Keep Your Voice-Over-IP (VoIP) Projects Running
Voice-Over-IP (VoIP) projects often stall during or after pilot testing. Here’s hands-on advice from CIOs who kept their projects running.
Resnick wasn’t very happy about being assigned to a third-party integrator, but he trusted that SBC knew what it was doing. He got a quote of about $135,000 for the system and its implementation.
Things started to go wrong quickly. For starters, the third-party integrator seemed unfamiliar with the system, spending a good deal of time reading documentation. Worse, the system SBC had recommended didn’t actually have all the features Resnick wanted. Those it did have didn’t necessarily work. For example, the receptionist’s console was built around software from yet another third party, and it crashed constantly.
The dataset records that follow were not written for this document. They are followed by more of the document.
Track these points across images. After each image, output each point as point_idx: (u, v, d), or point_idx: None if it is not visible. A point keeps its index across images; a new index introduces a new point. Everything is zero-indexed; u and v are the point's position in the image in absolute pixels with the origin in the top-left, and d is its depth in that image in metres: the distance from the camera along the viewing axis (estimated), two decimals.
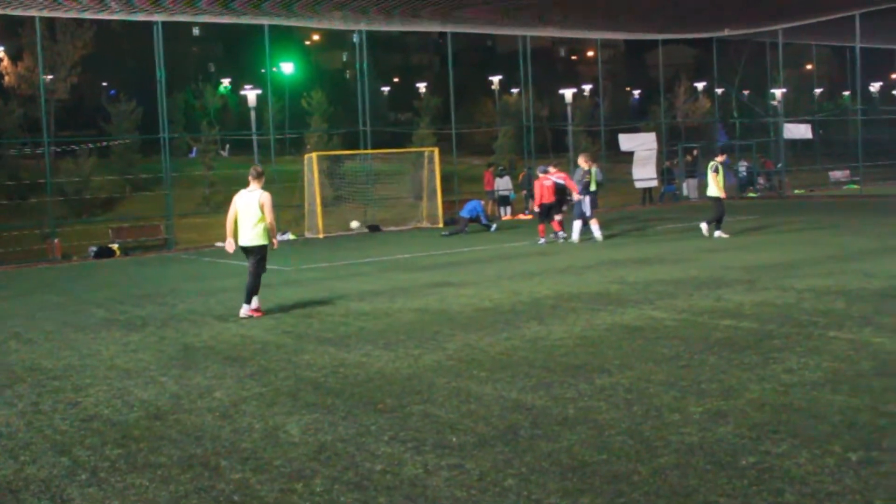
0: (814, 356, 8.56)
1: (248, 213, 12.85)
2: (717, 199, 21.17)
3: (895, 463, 5.62)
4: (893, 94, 67.09)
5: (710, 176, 21.30)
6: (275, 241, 13.27)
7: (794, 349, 8.91)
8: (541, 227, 22.54)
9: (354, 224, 27.05)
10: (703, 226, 21.59)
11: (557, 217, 22.53)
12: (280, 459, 6.35)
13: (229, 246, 13.12)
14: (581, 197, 21.85)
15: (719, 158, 21.55)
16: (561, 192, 22.49)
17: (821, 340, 9.26)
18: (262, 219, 12.81)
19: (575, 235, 21.97)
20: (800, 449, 5.96)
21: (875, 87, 66.21)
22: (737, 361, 8.52)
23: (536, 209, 22.93)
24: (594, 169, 24.16)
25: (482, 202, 28.85)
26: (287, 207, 31.13)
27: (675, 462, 5.86)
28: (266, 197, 12.84)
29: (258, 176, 13.04)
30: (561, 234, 22.53)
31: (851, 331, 9.61)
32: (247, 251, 13.02)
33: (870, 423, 6.42)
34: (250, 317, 12.82)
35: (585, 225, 22.13)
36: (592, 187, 24.89)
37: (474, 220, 27.15)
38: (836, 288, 12.68)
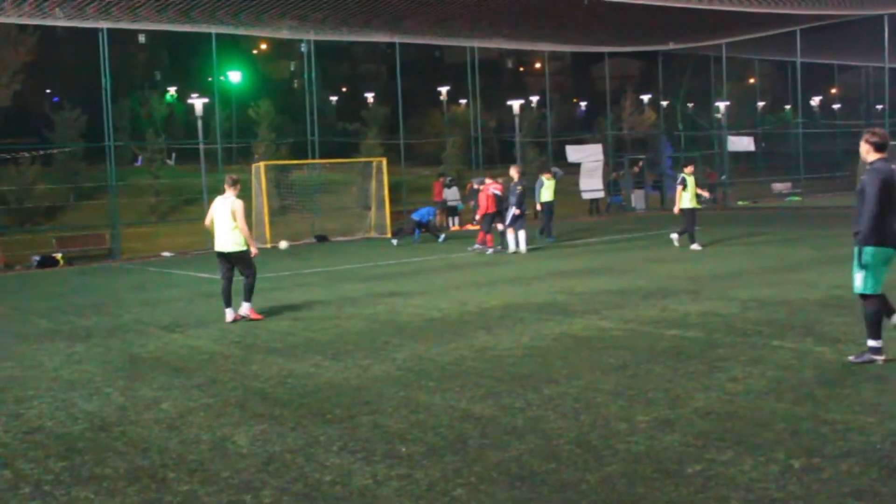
0: (758, 365, 8.70)
1: (223, 220, 13.15)
2: (688, 211, 21.14)
3: (837, 469, 5.73)
4: (833, 109, 68.30)
5: (678, 188, 21.28)
6: (253, 248, 13.44)
7: (739, 358, 9.04)
8: (488, 237, 22.70)
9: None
10: (674, 237, 21.78)
11: (499, 227, 22.69)
12: (228, 471, 6.31)
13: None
14: (517, 210, 22.06)
15: (687, 170, 21.40)
16: (500, 202, 22.69)
17: (764, 350, 9.40)
18: (237, 226, 13.07)
19: (522, 246, 22.11)
20: (744, 456, 6.05)
21: (815, 101, 67.38)
22: (682, 370, 8.63)
23: (478, 219, 23.06)
24: (545, 179, 24.52)
25: (435, 210, 28.91)
26: None
27: (623, 470, 5.92)
28: (238, 204, 13.16)
29: (233, 183, 13.40)
30: (489, 249, 22.58)
31: (794, 340, 9.78)
32: (224, 256, 13.30)
33: (812, 431, 6.54)
34: (248, 317, 13.19)
35: (543, 233, 22.37)
36: (547, 197, 25.18)
37: (424, 225, 27.19)
38: (779, 298, 12.89)
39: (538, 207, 26.55)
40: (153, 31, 45.45)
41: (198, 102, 31.26)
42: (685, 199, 21.13)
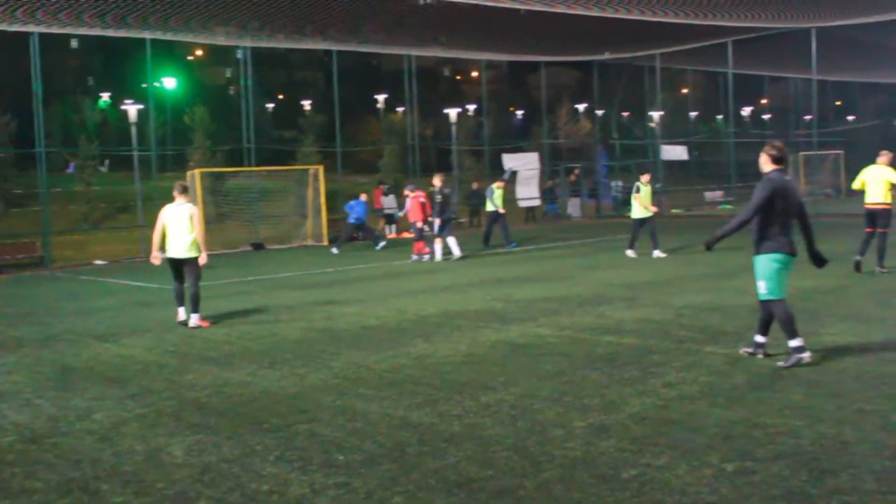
0: (691, 370, 8.83)
1: (180, 227, 13.22)
2: (638, 221, 20.82)
3: (768, 472, 5.84)
4: (763, 119, 69.59)
5: (633, 196, 20.97)
6: (204, 255, 13.48)
7: (673, 364, 9.17)
8: (420, 244, 22.78)
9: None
10: (656, 252, 20.75)
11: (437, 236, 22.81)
12: (163, 482, 6.23)
13: (156, 259, 13.65)
14: (438, 219, 22.37)
15: (644, 178, 21.14)
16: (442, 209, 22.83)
17: (698, 355, 9.55)
18: (193, 231, 13.20)
19: (438, 254, 22.34)
20: (679, 461, 6.14)
21: (746, 111, 68.68)
22: (618, 377, 8.72)
23: (419, 226, 23.09)
24: (495, 188, 24.68)
25: (363, 201, 28.63)
26: None
27: (560, 476, 5.97)
28: (196, 210, 13.47)
29: (183, 191, 13.52)
30: (426, 256, 22.68)
31: (727, 346, 9.94)
32: (180, 263, 13.38)
33: (744, 435, 6.66)
34: (199, 326, 13.13)
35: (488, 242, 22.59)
36: (496, 206, 25.34)
37: (361, 227, 27.19)
38: (712, 304, 13.10)
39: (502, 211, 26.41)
40: (86, 36, 44.81)
41: (132, 108, 30.85)
42: (635, 207, 20.86)
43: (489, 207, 26.23)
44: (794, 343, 8.86)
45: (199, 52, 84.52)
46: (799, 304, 12.60)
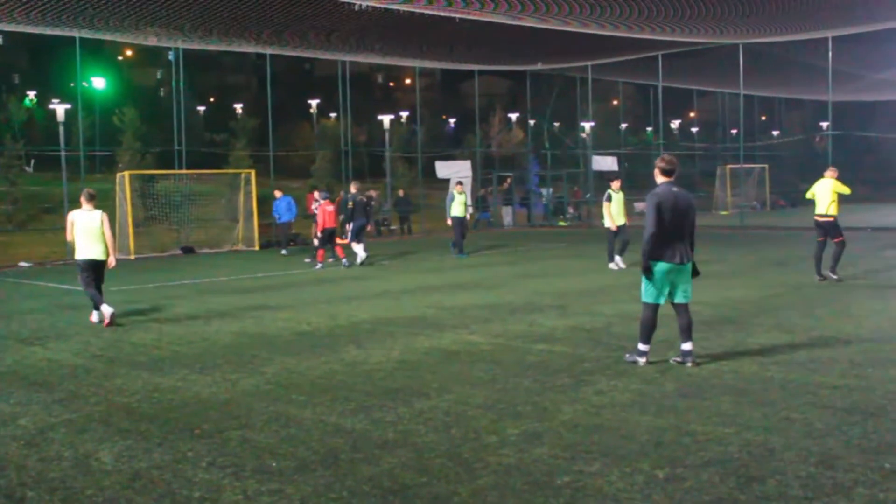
0: (622, 378, 8.94)
1: (94, 231, 13.69)
2: (611, 232, 20.41)
3: (698, 479, 5.94)
4: (691, 131, 70.76)
5: (604, 205, 20.44)
6: (112, 258, 13.96)
7: (605, 372, 9.27)
8: (320, 252, 22.66)
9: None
10: (617, 260, 20.43)
11: (341, 241, 22.91)
12: (92, 489, 6.12)
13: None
14: (348, 225, 22.88)
15: (614, 185, 20.61)
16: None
17: (629, 363, 9.66)
18: (104, 235, 13.74)
19: (345, 259, 22.49)
20: (611, 467, 6.21)
21: (675, 124, 69.78)
22: (550, 384, 8.80)
23: (319, 234, 22.91)
24: (456, 192, 24.58)
25: (291, 199, 28.43)
26: None
27: (494, 483, 6.00)
28: (106, 216, 13.91)
29: (90, 198, 13.85)
30: (344, 261, 22.62)
31: (656, 354, 10.06)
32: (97, 264, 13.79)
33: (675, 442, 6.76)
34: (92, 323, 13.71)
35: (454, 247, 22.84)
36: (457, 212, 25.00)
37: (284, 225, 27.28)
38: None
39: (448, 222, 26.25)
40: (11, 33, 43.87)
41: (59, 108, 30.27)
42: (606, 217, 20.30)
43: (454, 213, 25.44)
44: (642, 346, 9.62)
45: (129, 53, 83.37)
46: (727, 314, 12.88)
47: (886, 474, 5.94)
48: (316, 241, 23.24)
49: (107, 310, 13.48)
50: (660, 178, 9.60)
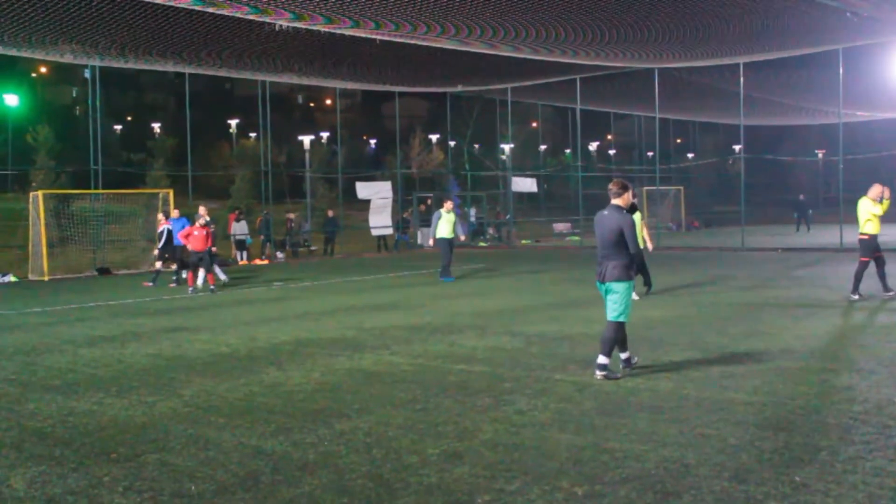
0: (542, 397, 9.02)
1: None
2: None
3: (617, 495, 6.02)
4: (609, 154, 71.94)
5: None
6: None
7: (524, 391, 9.34)
8: (190, 274, 22.13)
9: None
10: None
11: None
12: None
13: None
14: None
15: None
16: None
17: (548, 383, 9.76)
18: None
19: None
20: (531, 486, 6.26)
21: (593, 146, 70.91)
22: (470, 404, 8.83)
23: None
24: (444, 211, 24.07)
25: (186, 220, 26.89)
26: (9, 248, 29.29)
27: (416, 503, 6.00)
28: None
29: None
30: (211, 286, 22.02)
31: (575, 373, 10.19)
32: None
33: (594, 459, 6.84)
34: None
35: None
36: (444, 233, 24.17)
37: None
38: (561, 333, 13.41)
39: (430, 243, 24.53)
40: None
41: None
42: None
43: (440, 234, 23.65)
44: (623, 355, 10.23)
45: (43, 70, 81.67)
46: (644, 334, 13.07)
47: (796, 487, 6.10)
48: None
49: None
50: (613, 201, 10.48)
Suddenly, Resnick found his two-month implementation limping into month seven.
As an added insult, he couldn’t even call someone at SBC to yell at them. SBC was in the process of merging with AT&T, and the people he knew had been reorganized into different jobs and in some cases had left the company entirely.
Resnick might have washed his hands of VoIP, but the pilot did do one important job right: It let the company transfer calls over the data network, which almost immediately led to savings on the phone bill. Costs fell from $5,000 to slightly more than $1,000 per month. But he was still paying SBC money for features he’d been promised but hadn’t received. So he went looking for a different VoIP system.
The key now: He had learned how to probe vendor answers. For instance, he knew to ask if fax integration meant his users could print faxes from their desktops. He knew to ask whether a feature was built-in or came from a third-party company. And he knew to get documentation proving functionality.
The pilot meant he had laid the foundation for VoIP. He’d assigned all his extensions and direct-dial-in numbers, and had installed a PRI (primary rate interface) line, which accommodates voice and data and allows both caller ID and direct-dial-in functionality on one T1 line, functionality you can’t get on a regular T1 line. He had also trained users on VoIP concepts.
That meant that in February 2005, when he brought in a system from Shoretel, a VoIP startup, things went smoothly. His new system was up and running in less than a month, with almost all the features he had wanted. Better yet, it cost him less than SBC’s approach: about $105,000. And he was able to ditch the SBC system.
Resnick declines to point fingers at SBC, saying he was too quick to accept it when SBC told him VoIP is a "piece of cake." Second time through, he made sure to communicate what he needed and make sure he understood the limitations of the system.